Remove the /* and */ characters enclosing the PS.touch() function definition. Then add these two lines of code to the bottom of the function:

PS.touch = function( x, y, data, options ) {
 // Uncomment the following code line
 // to inspect x/y parameters:

 // PS.debug( "PS.touch() @ " + x + ", " + y + "\n" );

 // Add code here for mouse clicks/touches
 // over a bead.

 PS.color( x, y, PS.COLOR_RED );
 PS.audioPlay( "fx_click" );
};

The PS.color() call commands the engine to change the color of a particular bead. The first and second parameters indicate the column and row of the bead to change. In this case, we are specifying the same row and column that was sent to the PS.touch() function, so it will affect the bead that was just clicked.

The third parameter, PS.COLOR_RED, is the desired color (in this case, red). Note that the color constant begins with PS. and is in upper-case letters. All Perlenspiel constant names follow this convention.

The function PS.audioPlay() commands the engine to play a sound file.

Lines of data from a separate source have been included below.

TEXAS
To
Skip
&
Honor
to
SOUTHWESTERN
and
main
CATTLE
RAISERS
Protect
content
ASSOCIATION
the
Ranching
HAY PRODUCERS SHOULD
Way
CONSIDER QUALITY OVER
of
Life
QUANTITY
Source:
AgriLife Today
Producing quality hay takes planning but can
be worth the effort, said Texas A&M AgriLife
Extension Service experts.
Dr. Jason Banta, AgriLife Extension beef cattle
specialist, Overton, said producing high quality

Once you have made these changes, save the game.js file. Open the game.html file and run it.

The message Hello, world! should now be visible in the status line.

Click on any bead on the grid. It should change to red and play a “click” sound.

A handy little shortcut

It would be very tedious to open and close the browser running Perlenspiel every time you made a change in a script. Luckily, you don't have to.

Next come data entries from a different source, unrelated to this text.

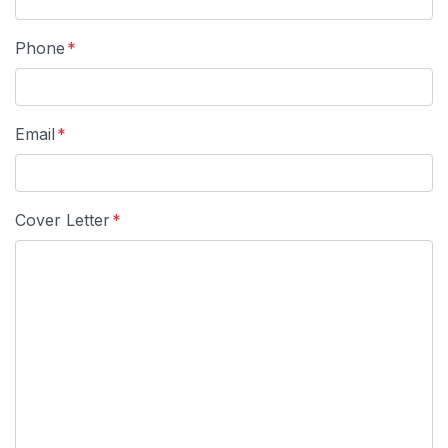
Phone
*
Email
*
Cover Letter
*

Leave your browser open. Return to the game.js file in your editor, find the PS.touch() function you edited earlier and change the PS.color() command so that the third parameter is PS.COLOR_BLUE instead of PS.COLOR_RED. Save game.js again.

Now switch back to your browser and click its reload button. (Ask someone if you don't know where it is or what it looks like.) This button reloads the last page that was opened. The grid will clear as the engine is reset.

Click on a few beads to verify that they are now turning blue.

Adding glyphs

Go back to your game.js file. Add a new line to the bottom of the PS.touch() function:

PS.touch = function( x, y, data, options ) {
 // Uncomment the following code line
 // to inspect x/y parameters:

 // PS.debug( "PS.touch() @ " + x + ", " + y + "\n" );

 // Add code here for mouse clicks/touches
 // over a bead.

 PS.color( x, y, PS.COLOR_RED );
 PS.audioPlay( "fx_click" );
 PS.glyph( x, y, "P" );
};

The PS.glyph() call commands Perlenspiel to display a text character inside the specified bead. The first two arguments are the x and y coordinates of the bead on the grid. The third argument is a string with the character you want to display. In this example, we use the capital letter P.

Save the script and run it. When you click on the grid, each blue bead should now contain a capital P.

Congratulations. You are now a Perlenspiel engineer.